◆ **Problem to solve**
Copy the text of every row below, line by line, with no changes. Leave the pictures out.

◆ **Data under study**
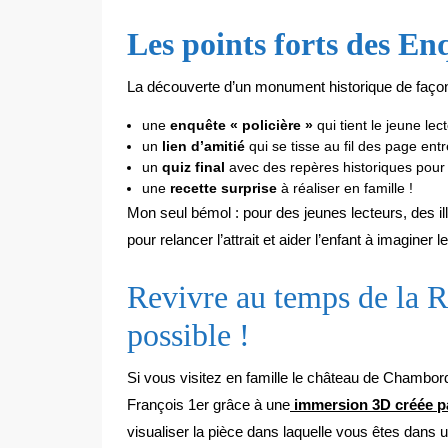
Les points forts des En
La découverte d’un monument historique de façon 
une
enquête « policière »
qui tient le jeune lec
un
lien d’amitié
qui se tisse au fil des page ent
un
quiz final
avec des repères historiques pour ai
une
recette surprise
à réaliser en famille !
Mon seul bémol : pour des jeunes lecteurs, des il
pour relancer l’attrait et aider l’enfant à imaginer
Revivre au temps de la 
possible !
Si vous visitez en famille le château de Chambor
François 1er grâce à une
immersion 3D créée pa
visualiser la pièce dans laquelle vous êtes dan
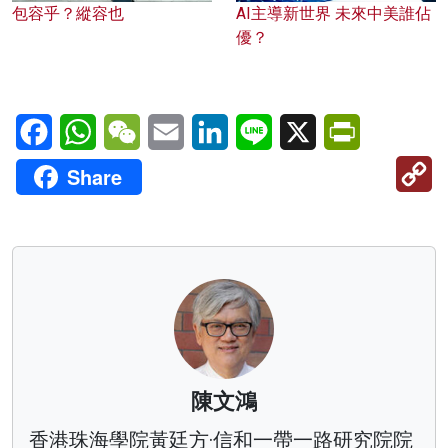
包容乎？縱容也
AI主導新世界 未來中美誰佔
優？
Facebook
WhatsApp
WeChat
Email
LinkedIn
Line
X
PrintFriendl
C
Share
Li
陳文鴻
香港珠海學院黃廷方·信和一帶一路研究院院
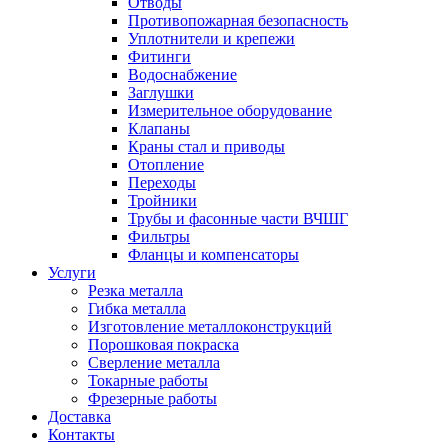
Отводы
Противопожарная безопасность
Уплотнители и крепежи
Фитинги
Водоснабжение
Заглушки
Измерительное оборудование
Клапаны
Краны стал и приводы
Отопление
Переходы
Тройники
Трубы и фасонные части ВЧШГ
Фильтры
Фланцы и компенсаторы
Услуги
Резка металла
Гибка металла
Изготовление металлоконструкций
Порошковая покраска
Сверление металла
Токарные работы
Фрезерные работы
Доставка
Контакты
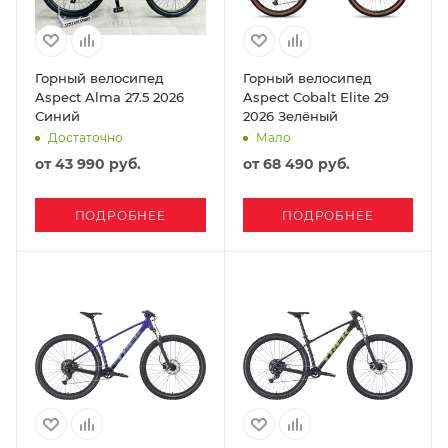
Горный велосипед
Горный велосипед
Aspect Alma 27.5 2026
Aspect Cobalt Elite 29
Синий
2026 Зелёный
Достаточно
Мало
от
43 990 руб.
от
68 490 руб.
ПОДРОБНЕЕ
ПОДРОБНЕЕ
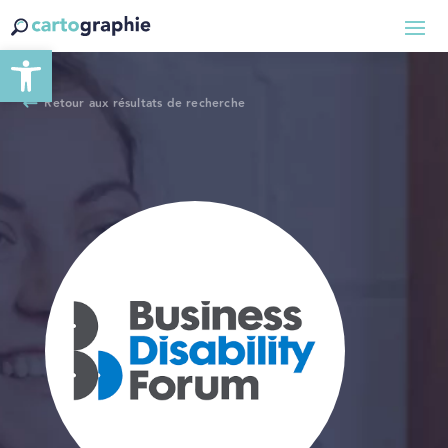
Ouvrir la barre d’outils
Retour aux résultats de recherche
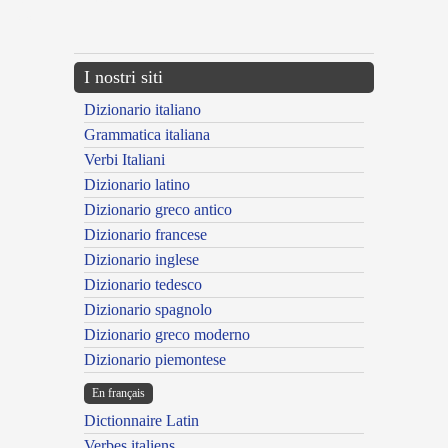
{{ID:MATRIMONIALIS100}}
---CACHE---
I nostri siti
Dizionario italiano
Grammatica italiana
Verbi Italiani
Dizionario latino
Dizionario greco antico
Dizionario francese
Dizionario inglese
Dizionario tedesco
Dizionario spagnolo
Dizionario greco moderno
Dizionario piemontese
En français
Dictionnaire Latin
Verbes italiens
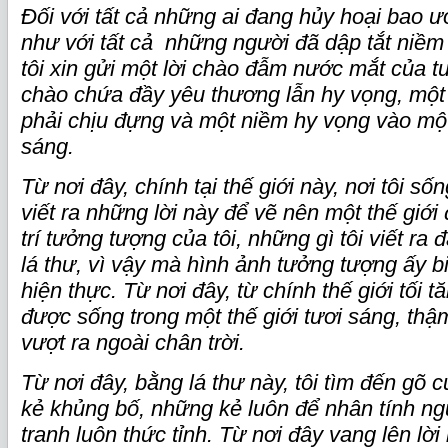
Đối với tất cả những ai đang hủy hoại bao 
như với tất cả những người đã dập tắt niềm vu
tôi xin gửi một lời chào đẫm nước mắt của tu
chào chứa đầy yêu thương lẫn hy vọng, một 
phải chịu đựng và một niềm hy vọng vào một
sáng.
Từ nơi đây, chính tại thế giới này, nơi tôi số
viết ra những lời này để vẽ nên một thế giới
trí tưởng tượng của tôi, những gì tôi viết ra
lá thư, vì vậy mà hình ảnh tưởng tượng ấy bi
hiện thực. Từ nơi đây, từ chính thế giới tối 
được sống trong một thế giới tươi sáng, thậm
vượt ra ngoài chân trời.
Từ nơi đây, bằng lá thư này, tôi tìm đến gõ
kẻ khủng bố, những kẻ luôn để nhân tính ng
tranh luôn thức tỉnh. Từ nơi đây vang lên lời 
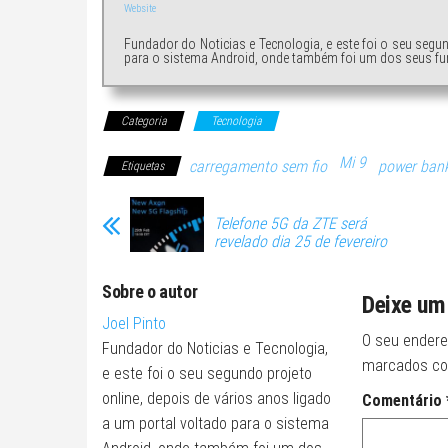
Website
Fundador do Noticias e Tecnologia, e este foi o seu segu
para o sistema Android, onde também foi um dos seus fu
Categoria
Tecnologia
Mi 9
carregamento sem fio
power ban
Etiquetas
Telefone 5G da ZTE será
revelado dia 25 de fevereiro
Sobre o autor
Deixe um
Joel Pinto
O seu endere
Fundador do Noticias e Tecnologia,
marcados c
e este foi o seu segundo projeto
online, depois de vários anos ligado
Comentário
a um portal voltado para o sistema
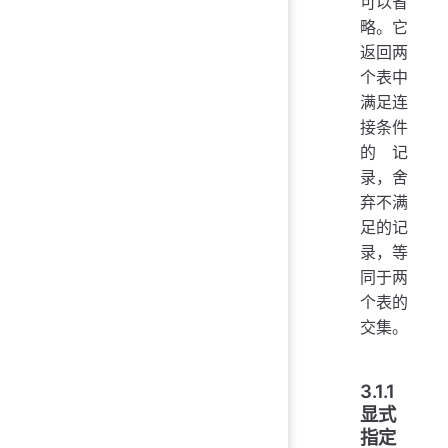
可以省
略。它
返回两
个表中
满足连
接条件
的记
录，舍
弃不满
足的记
录，等
同于两
个表的
交集。
3.1.1
显式
指定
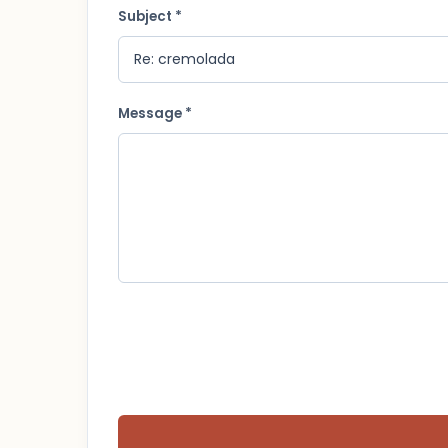
Subject *
Message *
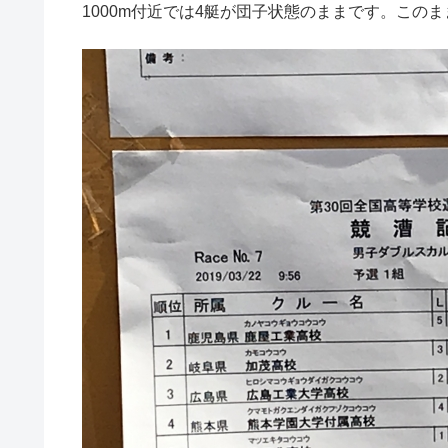
1000m付近では4艇が団子状態のままです。この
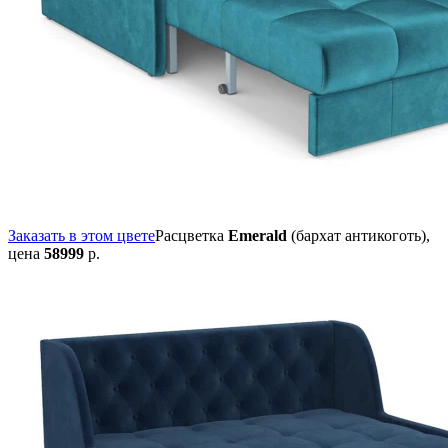
Заказать в этом цвете
Расцветка
Emerald
(бархат антикоготь),
цена
58999
р.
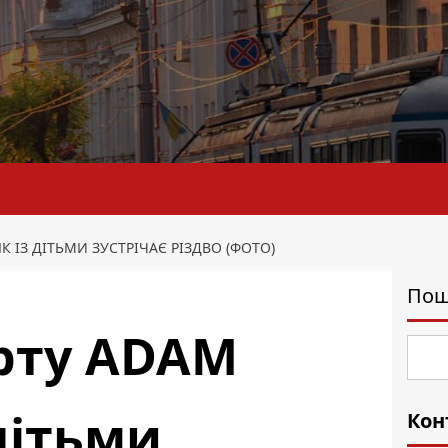
К ІЗ ДІТЬМИ ЗУСТРІЧАЄ РІЗДВО (ФОТО)
Пош
урту ADAM
 дітьми
Кон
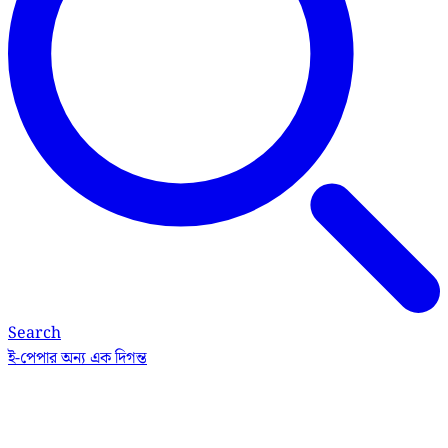
Search
ই-পেপার
অন্য এক দিগন্ত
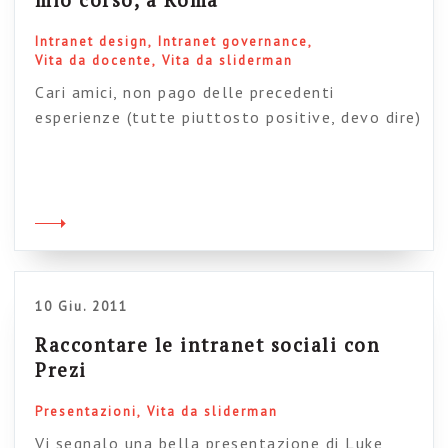
Intranet design
Intranet governance
Vita da docente
Vita da sliderman
Cari amici, non pago delle precedenti
esperienze (tutte piuttosto positive, devo dire)
ho organizzato una nuova edizione del mio
corso “Progettare e gestire intranet che
funzionano”. Anche questa volta, come la
precedente edizione di maggio, il corso si terrà
a Roma, nel comodo ed efficiente Centro
congressi Cavour (vicino alla stazione Termini).
Come da tradizione […]
10 Giu. 2011
Raccontare le intranet sociali con
Prezi
Presentazioni
Vita da sliderman
Vi segnalo una bella presentazione di Luke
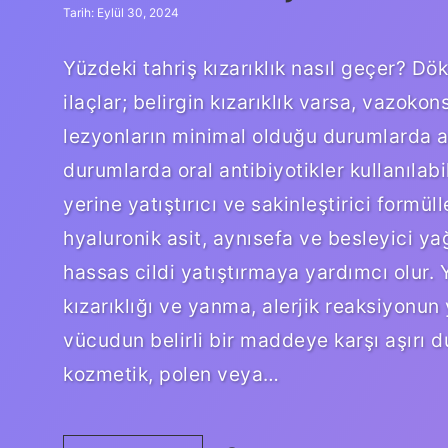
Tarih: Eylül 30, 2024
Yüzdeki tahriş kızarıklık nasıl geçer? Dö
ilaçlar; belirgin kızarıklık varsa, vazokonstr
lezyonların minimal olduğu durumlarda an
durumlarda oral antibiyotikler kullanılabili
yerine yatıştırıcı ve sakinleştirici formüll
hyaluronik asit, aynısefa ve besleyici yağ
hassas cildi yatıştırmaya yardımcı olur
kızarıklığı ve yanma, alerjik reaksiyonun y
vücudun belirli bir maddeye karşı aşırı du
kozmetik, polen veya…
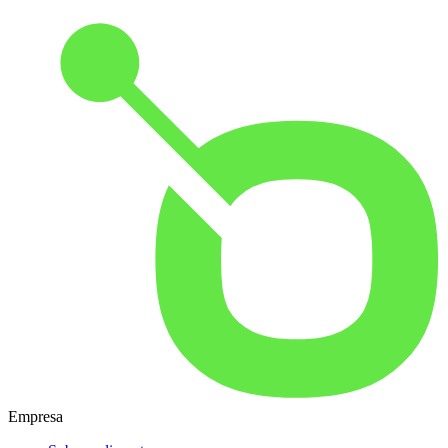
Empresa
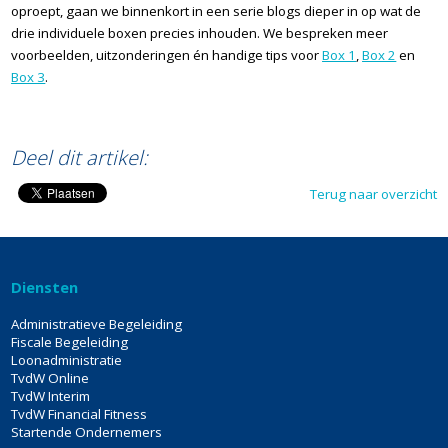
oproept, gaan we binnenkort in een serie blogs dieper in op wat de
drie individuele boxen precies inhouden. We bespreken meer
voorbeelden, uitzonderingen én handige tips voor
Box 1
,
Box 2
en
Box 3
.
END
Deel dit artikel:
Terug naar overzicht
Diensten
Administratieve Begeleiding
Fiscale Begeleiding
Loonadministratie
TvdW Online
TvdW Interim
TvdW Financial Fitness
Startende Ondernemers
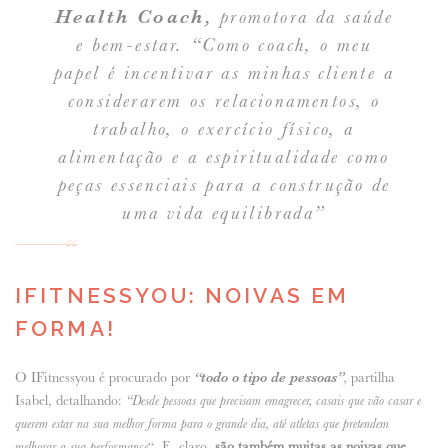
Health Coach,
promotora da saúde
e bem-estar. “Como coach, o meu
papel é incentivar as minhas cliente a
considerarem os relacionamentos, o
trabalho, o exercício físico, a
alimentação e a espiritualidade como
peças essenciais para a construção de
uma vida equilibrada”
IFITNESSYOU: NOIVAS EM
FORMA!
O IFitnessyou é procurado por
“todo o tipo de pessoas”
partilha
,
Isabel, detalhando:
“Desde pessoas que precisam emagrecer, casais que vão casar e
querem estar na sua melhor forma para o grande dia, até atletas que pretendem
“. E, claro,
são também muitas as noivas que
melhorar a sua performance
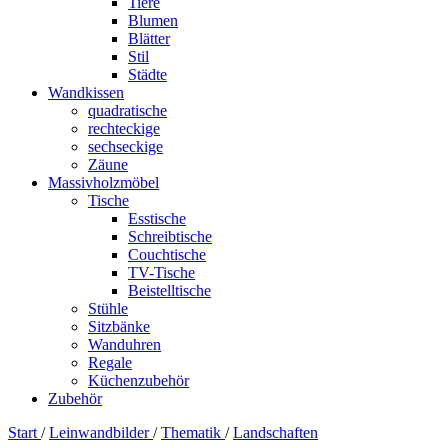
Tiere
Blumen
Blätter
Stil
Städte
Wandkissen
quadratische
rechteckige
sechseckige
Zäune
Massivholzmöbel
Tische
Esstische
Schreibtische
Couchtische
TV-Tische
Beistelltische
Stühle
Sitzbänke
Wanduhren
Regale
Küchenzubehör
Zubehör
Start
/
Leinwandbilder
/
Thematik
/
Landschaften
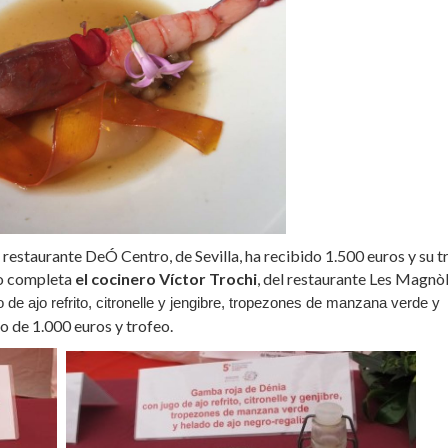
l restaurante DeÓ Centro, de Sevilla, ha recibido 1.500 euros y su 
lo completa
el cocinero Víctor Trochi
, del restaurante Les Magnòl
de ajo refrito, citronelle y jengibre, tropezones de manzana verde y
o de 1.000 euros y trofeo.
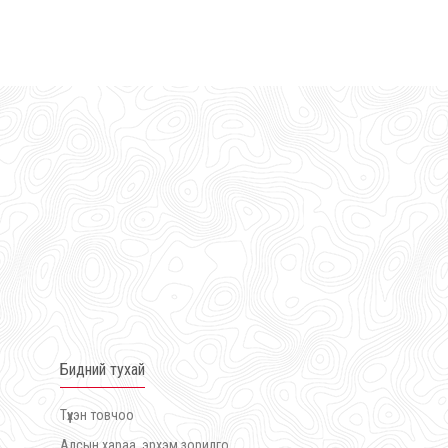
Бидний тухай
Түүхэн товчоо
Алсын хараа, эрхэм зорилго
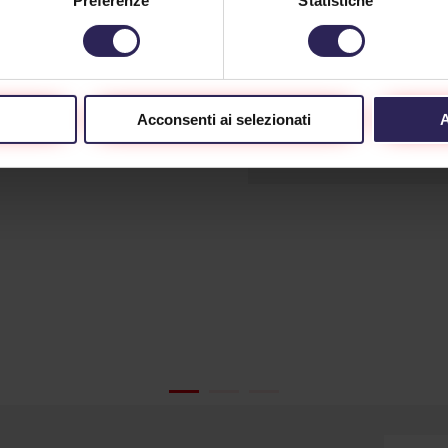
Preferenze
Statistiche
ontano, meglio di ogni
sistemi di sicurezza, la
a, il lavoro quotidiano...
videosorveglianza
con intelligenza
inua a Leggere
artificiale rappresenta ogg
degli...
Acconsenti ai selezionati
A
Continua a Leggere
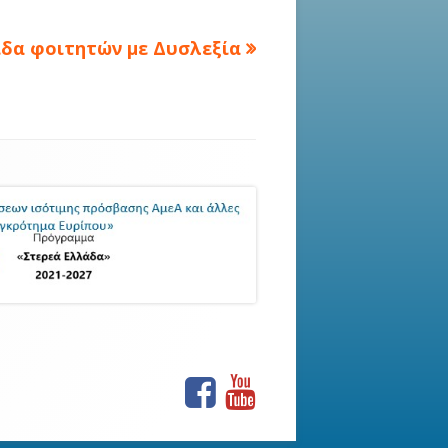
ίδα φοιτητών με Δυσλεξία
e:
Facebook
Youtube
Social
Links
Menu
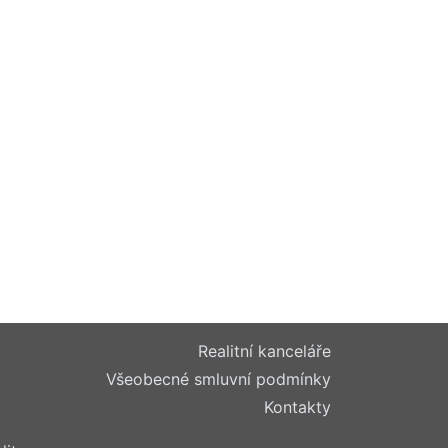
Realitní kanceláře
Všeobecné smluvní podmínky
Kontakty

◆ **Task solution**
Les points forts des En
La découverte d’un monument historique de façon 
une
enquête « policière »
qui tient le jeune lec
un
lien d’amitié
qui se tisse au fil des page ent
un
quiz final
avec des repères historiques pour ai
une
recette surprise
à réaliser en famille !
Mon seul bémol : pour des jeunes lecteurs, des il
pour relancer l’attrait et aider l’enfant à imaginer
Revivre au temps de la 
possible !
Si vous visitez en famille le château de Chambor
François 1er grâce à une
immersion 3D créée pa
visualiser la pièce dans laquelle vous êtes dan
包容乎？縱容也
AI主導新世界 未來中美誰佔
優？
Facebook
WhatsApp
WeChat
Email
LinkedIn
Line
X
PrintFriendl
C
Share
Li
陳文鴻
香港珠海學院黃廷方·信和一帶一路研究院院
Отводы
Противопожарная безопасность
Уплотнители и крепежи
Фитинги
Водоснабжение
Заглушки
Измерительное оборудование
Клапаны
Краны стал и приводы
Отопление
Переходы
Тройники
Трубы и фасонные части ВЧШГ
Фильтры
Фланцы и компенсаторы
Услуги
Резка металла
Гибка металла
Изготовление металлоконструкций
Порошковая покраска
Сверление металла
Токарные работы
Фрезерные работы
Доставка
Контакты
Горный велосипед
Горный велосипед
Aspect Alma 27.5 2026
Aspect Cobalt Elite 29
Синий
2026 Зелёный
Достаточно
Мало
от
43 990 руб.
от
68 490 руб.
ПОДРОБНЕЕ
ПОДРОБНЕЕ
Ouvrir la barre d’outils
Retour aux résultats de recherche
{{ID:MATRIMONIALIS100}}
---CACHE---
I nostri siti
Dizionario italiano
Grammatica italiana
Verbi Italiani
Dizionario latino
Dizionario greco antico
Dizionario francese
Dizionario inglese
Dizionario tedesco
Dizionario spagnolo
Dizionario greco moderno
Dizionario piemontese
En français
Dictionnaire Latin
Verbes italiens
Đối với tất cả những ai đang hủy hoại bao 
như với tất cả những người đã dập tắt niềm vu
tôi xin gửi một lời chào đẫm nước mắt của tu
chào chứa đầy yêu thương lẫn hy vọng, một 
phải chịu đựng và một niềm hy vọng vào một
sáng.
Từ nơi đây, chính tại thế giới này, nơi tôi số
viết ra những lời này để vẽ nên một thế giới
trí tưởng tượng của tôi, những gì tôi viết ra
lá thư, vì vậy mà hình ảnh tưởng tượng ấy bi
hiện thực. Từ nơi đây, từ chính thế giới tối 
được sống trong một thế giới tươi sáng, thậm
vượt ra ngoài chân trời.
Từ nơi đây, bằng lá thư này, tôi tìm đến gõ
kẻ khủng bố, những kẻ luôn để nhân tính ng
tranh luôn thức tỉnh. Từ nơi đây vang lên lời 
Website
Fundador do Noticias e Tecnologia, e este foi o seu segu
para o sistema Android, onde também foi um dos seus fu
Categoria
Tecnologia
Mi 9
carregamento sem fio
power ban
Etiquetas
Telefone 5G da ZTE será
revelado dia 25 de fevereiro
Sobre o autor
Deixe um
Joel Pinto
O seu endere
Fundador do Noticias e Tecnologia,
marcados c
e este foi o seu segundo projeto
online, depois de vários anos ligado
Comentário
a um portal voltado para o sistema
可以省
略。它
返回两
个表中
满足连
接条件
的记
录，舍
弃不满
足的记
录，等
同于两
个表的
交集。
3.1.1
显式
指定
Subject *
Message *
1000m付近では4艇が団子状態のままです。この
Заказать в этом цвете
Расцветка
Emerald
(бархат антикоготь),
цена
58999
р.
К ІЗ ДІТЬМИ ЗУСТРІЧАЄ РІЗДВО (ФОТО)
Пош
урту ADAM
 дітьми
Кон
Search
ই-পেপার
অন্য এক দিগন্ত
Intranet design
Intranet governance
Vita da docente
Vita da sliderman
Cari amici, non pago delle precedenti
esperienze (tutte piuttosto positive, devo dire)
ho organizzato una nuova edizione del mio
corso “Progettare e gestire intranet che
funzionano”. Anche questa volta, come la
precedente edizione di maggio, il corso si terrà
a Roma, nel comodo ed efficiente Centro
congressi Cavour (vicino alla stazione Termini).
Come da tradizione […]
10 Giu. 2011
Raccontare le intranet sociali con
Prezi
Presentazioni
Vita da sliderman
Vi segnalo una bella presentazione di Luke
Tarih: Eylül 30, 2024
Yüzdeki tahriş kızarıklık nasıl geçer? Dö
ilaçlar; belirgin kızarıklık varsa, vazokonstr
lezyonların minimal olduğu durumlarda an
durumlarda oral antibiyotikler kullanılabili
yerine yatıştırıcı ve sakinleştirici formüll
hyaluronik asit, aynısefa ve besleyici yağ
hassas cildi yatıştırmaya yardımcı olur
kızarıklığı ve yanma, alerjik reaksiyonun y
vücudun belirli bir maddeye karşı aşırı du
kozmetik, polen veya…
Empresa
oproept, gaan we binnenkort in een serie blogs dieper in op wat de
drie individuele boxen precies inhouden. We bespreken meer
voorbeelden, uitzonderingen én handige tips voor
Box 1
,
Box 2
en
Box 3
.
END
Deel dit artikel:
Terug naar overzicht
Diensten
Administratieve Begeleiding
Fiscale Begeleiding
Loonadministratie
TvdW Online
TvdW Interim
TvdW Financial Fitness
Startende Ondernemers
Health Coach,
promotora da saúde
e bem-estar. “Como coach, o meu
papel é incentivar as minhas cliente a
considerarem os relacionamentos, o
trabalho, o exercício físico, a
alimentação e a espiritualidade como
peças essenciais para a construção de
uma vida equilibrada”
IFITNESSYOU: NOIVAS EM
FORMA!
O IFitnessyou é procurado por
“todo o tipo de pessoas”
partilha
,
Isabel, detalhando:
“Desde pessoas que precisam emagrecer, casais que vão casar e
querem estar na sua melhor forma para o grande dia, até atletas que pretendem
“. E, claro,
são também muitas as noivas que
melhorar a sua performance
Tiere
Blumen
Blätter
Stil
Städte
Wandkissen
quadratische
rechteckige
sechseckige
Zäune
Massivholzmöbel
Tische
Esstische
Schreibtische
Couchtische
TV-Tische
Beistelltische
Stühle
Sitzbänke
Wanduhren
Regale
Küchenzubehör
Zubehör
Start
/
Leinwandbilder
/
Thematik
/
Landschaften
l restaurante DeÓ Centro, de Sevilla, ha recibido 1.500 euros y su 
lo completa
el cocinero Víctor Trochi
, del restaurante Les Magnòl
de ajo refrito, citronelle y jengibre, tropezones de manzana verde y
o de 1.000 euros y trofeo.
Бидний тухай
Түүхэн товчоо
Алсын хараа, эрхэм зорилго
Preferenze
Statistiche
ontano, meglio di ogni
sistemi di sicurezza, la
a, il lavoro quotidiano...
videosorveglianza
con intelligenza
inua a Leggere
artificiale rappresenta ogg
degli...
Acconsenti ai selezionati
A
Continua a Leggere
ίδα φοιτητών με Δυσλεξία
e:
Facebook
Youtube
Social
Links
Menu
Realitní kanceláře
Všeobecné smluvní podmínky
Kontakty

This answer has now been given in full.